Start of Text segment
Monday, July 16, 2007

Forgiven to Forgive

I am back in the West this week running around in the woods doing some training. It has been great but I miss my family who has stayed in Gondor. One of the really great privileges of doing what I do is who I work with. Overseas workers are frail and human like everyone else and yet I believe that our King has created some truly remarkable people to go and do what we go and do. This week I have met some great folks. One man I have met this week is yet another study in the transforming power of our great King and with his permission I would like to tell you about him.

Thengle is a small man with a huge smile. He was born in the far east of Middle Earth in a war torn part of the world East of Dale. When he was just twelve years old his father was killed by an old family friend who turned him in so that he could save himself and increase his own fortunes. Thengle was separated from his family and forced into the army. He served as a child soldier for a short time before rejoining his mother and escaping to the refugee camps of a neighboring country. To their surprise his father’s murderer was also their in the camp. Thengle and his family made a plan to murder him in revenge. At that same time however, Thengle began listening to some interesting volunteers in the camp. These people were very different from anyone he had ever met before. They talked about Jesus and a God of love and grace. Thengle hungered for such a God in his life. He and his family became followers of Jesus. They prayed about how to kill their enemy. They believed in the verses that were taught to them that God would give them what they asked for so they asked God to kill their father’s murderer. God spoke to Thengle one day and informed him that vengeance belonged to God alone. Thengle was content. He believed that God would kill his enemy for him.

Thengle and his family moved to the West. He was educated. He grew in grace and love of the Lord Jesus and forgot about his enemy. Then God called him to go back to Middle Earth and proclaim His Kingdom. As he prepared to go Thengle was encouraged to tie up any loose ends in his life. Unresolved relationships could cause bitterness that would cripple his effectiveness. He went to see his mother one day and she told him that the man who killed his father was still alive. He had not thought about this man for years but was amazed to hear that this man was not only alive but he too lived in the West. In fact, he too was a follower of Jesus now. Thengle’s mother went to see this man and last year she sat next to him in his Church and told him that she forgave him. Thengle forgave him as well and rejoices at the goodness of our heavenly father.
End of Text segment
Start of Supplied entries
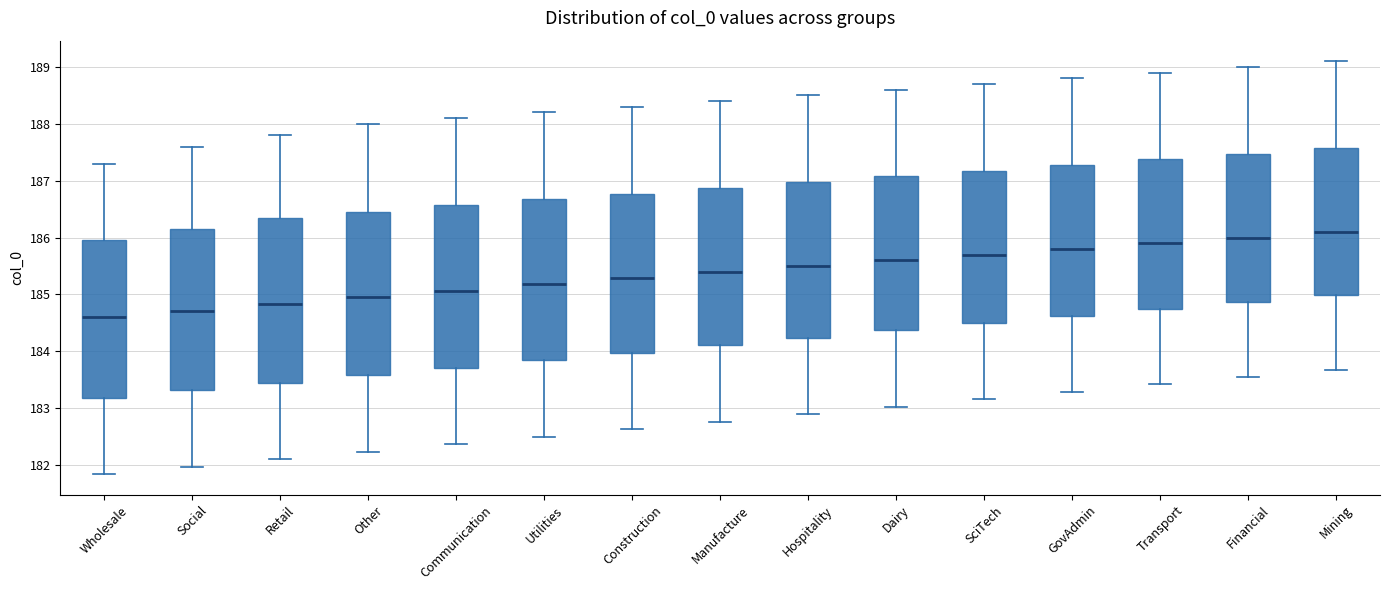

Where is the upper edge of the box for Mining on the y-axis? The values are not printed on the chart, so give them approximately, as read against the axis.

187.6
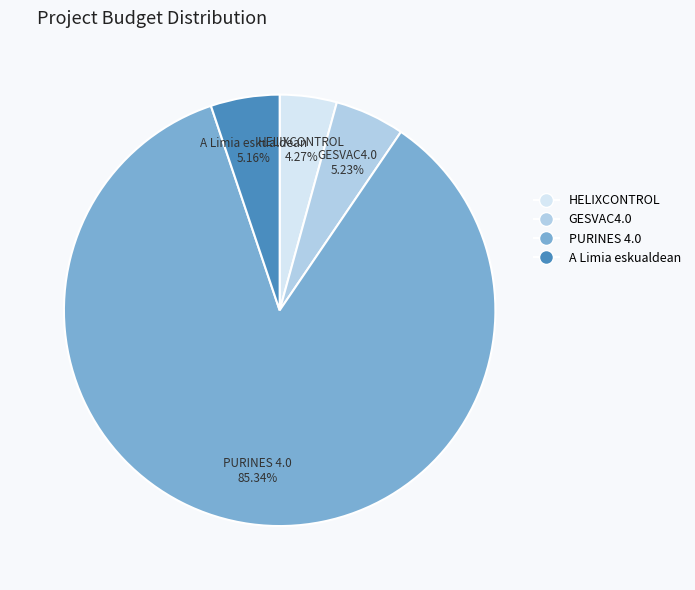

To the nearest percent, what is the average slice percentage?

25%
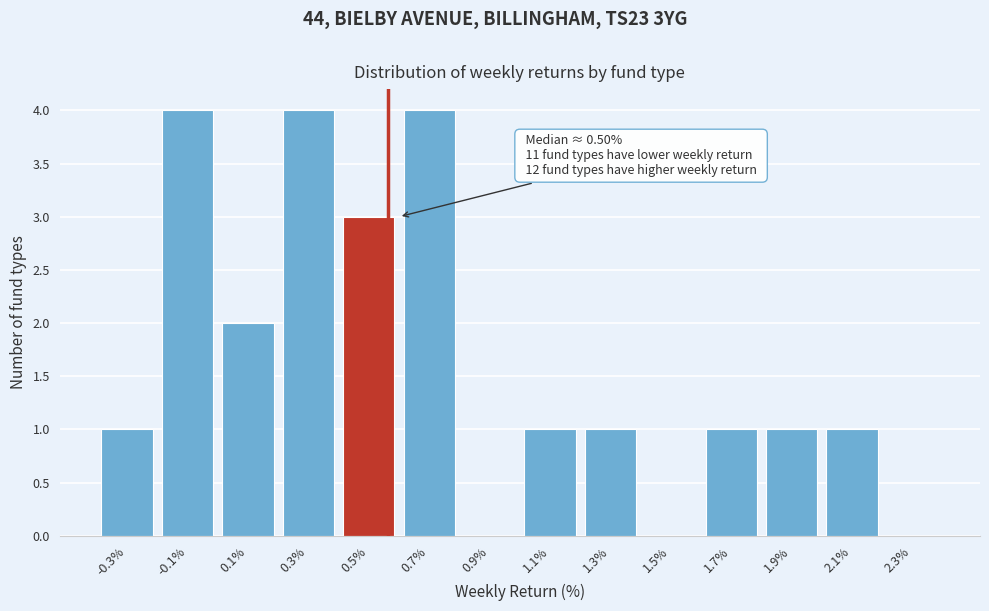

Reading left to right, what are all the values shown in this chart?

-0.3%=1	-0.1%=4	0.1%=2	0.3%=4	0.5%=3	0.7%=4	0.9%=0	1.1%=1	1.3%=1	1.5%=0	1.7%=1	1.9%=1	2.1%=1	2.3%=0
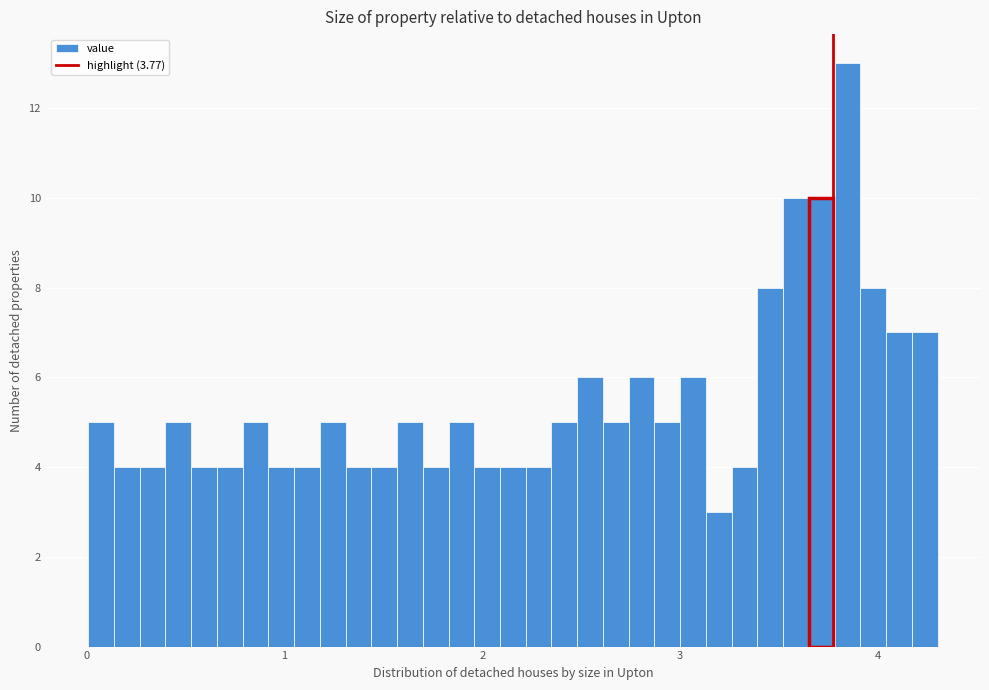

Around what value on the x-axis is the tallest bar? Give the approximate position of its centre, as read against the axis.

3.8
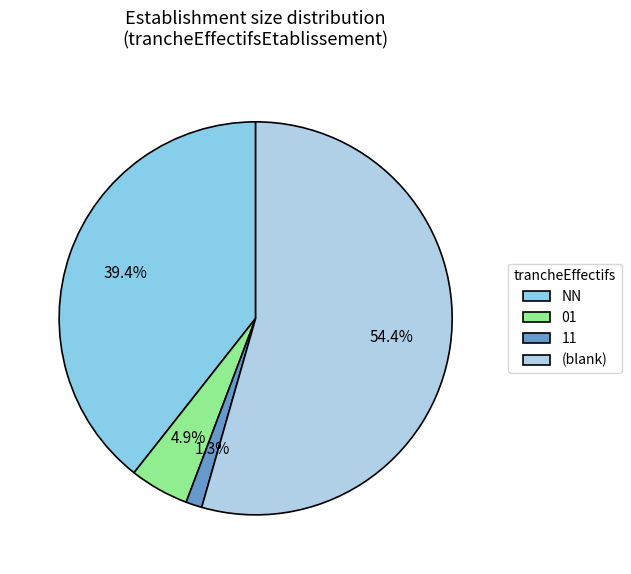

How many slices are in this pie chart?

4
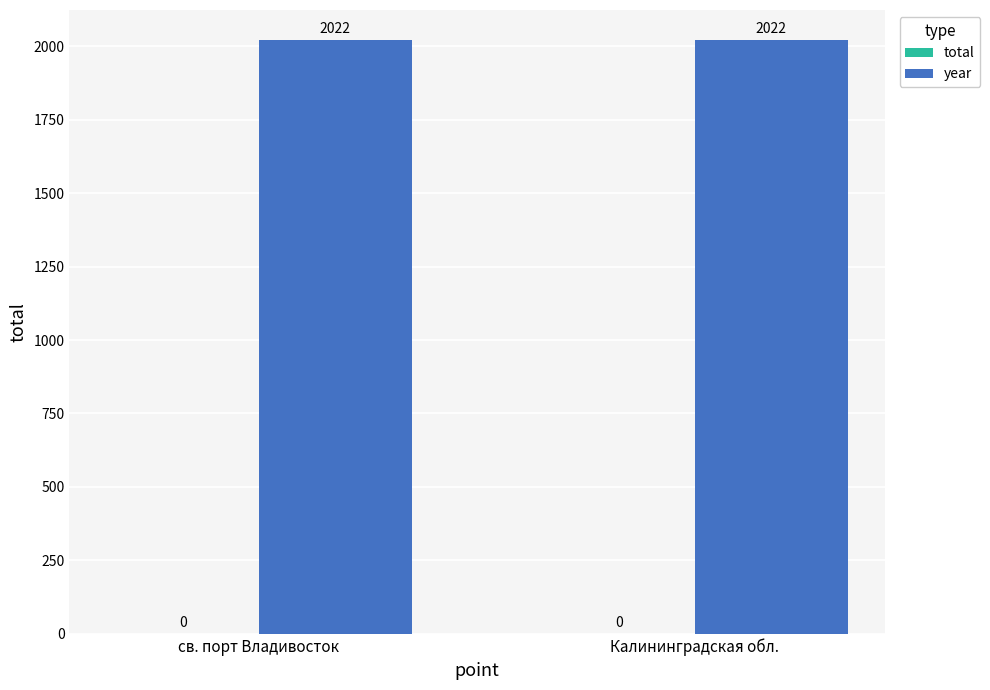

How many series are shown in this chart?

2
End of Supplied entries
Start of Supplied entries
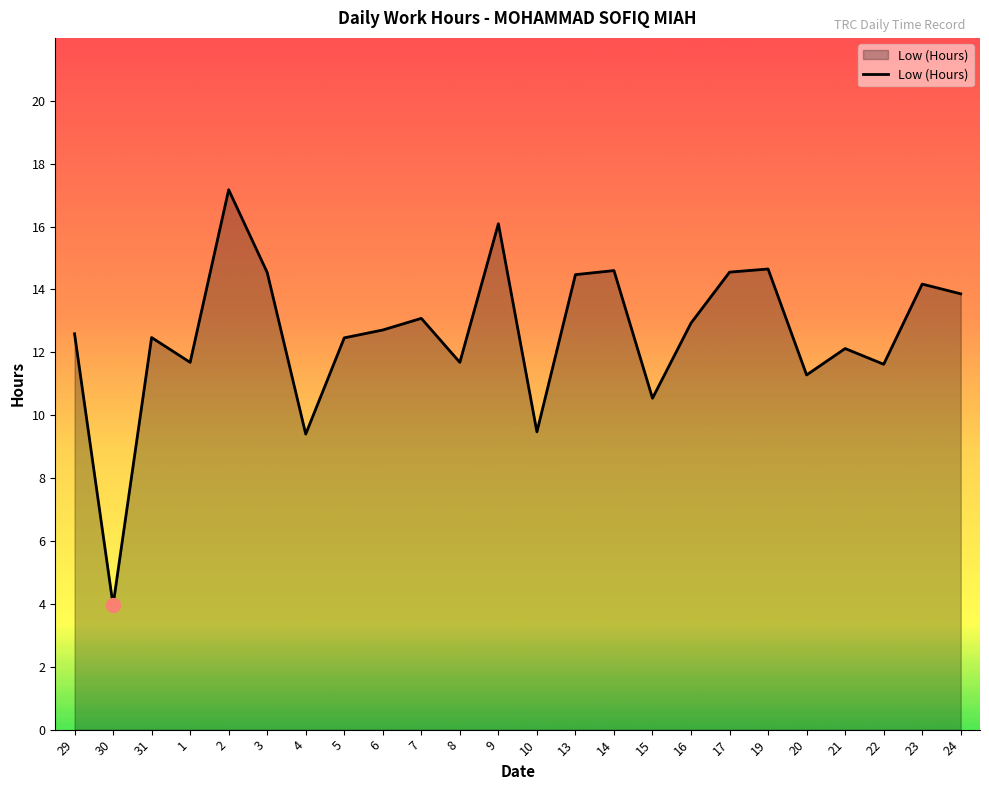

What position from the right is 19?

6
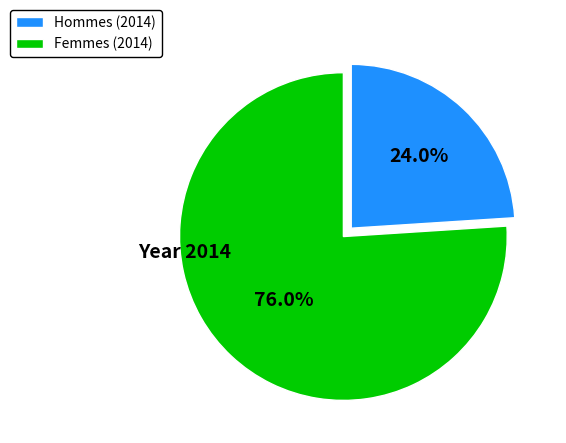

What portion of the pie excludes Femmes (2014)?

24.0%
End of Supplied entries
◆ Questions to answer ◆
• a. Edit the chart listing from the line with "Around what value" to the line with "How many series are shown in this chart?" by swapping "chart" for "graph" and keeping everything else the same. Leave the pictures out.
• b. Can you proceed with the post about Thengle from the point where it ends?
The post about Thengle has no connection to the chart listing.

◆ Set of answers ◆
• a.
Around what value on the x-axis is the tallest bar? Give the approximate position of its centre, as read against the axis.

3.8

How many slices are in this pie graph?

4

How many series are shown in this graph?

• b.
Thengle trusted God to kill his enemy and God was faithful to do so. Thengle’s enemy is well and truly dead and in his place God has raised up a brother in Christ. May heaven be filled with men and women like this.

Sunday, July 08, 2007

And he gave gifts....

Personal note: I have been really busy with projects and travel so I have not been very involved in blogging lately. Tomorrow I will go to the West for two weeks of training. Arwen and the kids will remain here in Gondor so we appreciate your prayers. I will be pretty much off-line until I return.

Last week I traveled up to Andros to celebrate the completion of the project there. It was an exhausting but very rewarding journey. Halbarad and his wife were already up in Andros finishing the project when I grabbed his driver, Sam, and my daughter Luthien and we headed up over the twelve thousand foot pass and into the Cair Andros valley. It took us seven hours. After arriving we went and talked with the Emergency Services Director. We ended up spending the evening talking. Finally, I went to bed but not for long as we were back up at dawn and out to the village to for the end of project celebration. I did an interview with the Governor of the area for the local TV station. After all the big wigs left we got to sit with the villagers and I let Sam make a speech in the local dialect which he knew. We then went back into town to be shown around the area looking at potential projects.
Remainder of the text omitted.